This was the base audio system. There's a grommet right behind the battery that I ran the wire through. You do have to remove the battery to do this.


----------



## Greg_Canada (May 15, 2007)

That trunk looks amazing - super clean, i love what you did with the trim. I say it looks OEM+ !


----------



## Kazuhiro (Apr 28, 2015)

That trunk fabrication is mighty. Its a shame you didn't get to tune it properly, that might've shut him up.

How did passive sound with a mosconi dsp in the mix?


----------



## lashlee (Aug 16, 2007)

Great looking trim panel work in the trunk! I dig it.


----------



## optimaprime (Aug 16, 2007)

Your plexi baffles and amp rack aresweeeeeetttttt! The rest is Awesome to


----------



## Octave (Dec 12, 2010)

optimaprime said:


> Your plexi baffles and amp rack aresweeeeeetttttt! The rest is Awesome to


Only way to do baffles IMO. Well that or aluminum. Aluminum is getting a little crazy. 



lashlee said:


> Great looking trim panel work in the trunk! I dig it.


 thanks



Kazuhiro said:


> That trunk fabrication is mighty. Its a shame you didn't get to tune it properly, that might've shut him up.
> 
> How did passive sound with a mosconi dsp in the mix?


Like I said. Really didn't get a true chance to listen to it. Got it playing and that's about it. I do find it the more I do active systems the less I like passive xovers. 



Greg_Canada said:


> That trunk looks amazing - super clean, i love what you did with the trim. I say it looks OEM+ !

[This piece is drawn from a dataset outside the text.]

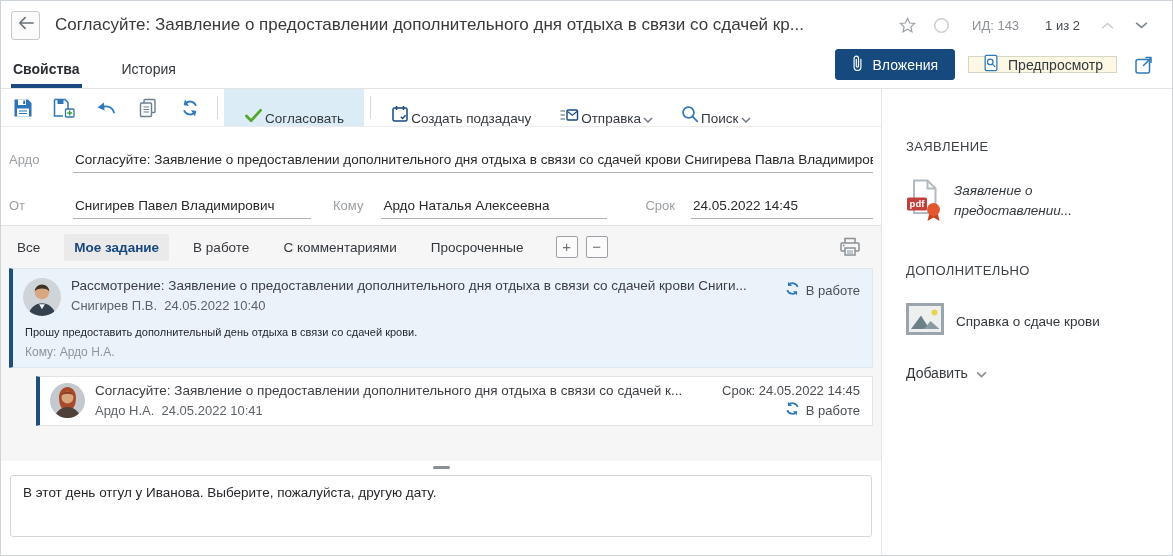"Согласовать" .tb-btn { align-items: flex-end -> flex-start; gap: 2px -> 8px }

Every install that's my focus. Try and make it feel as though the install could've been an option from the dealer


----------



## Viacheslav.V (Jul 25, 2016)

Trunk looks really great! Thanks for posting this. 

As I am going to do exactly the same car, could you please advise what is better to do with the OEM HU here?

I noticed that the OEM DSP can be switched off, but will an aftermarket DSP be able to help to get normal sound?


----------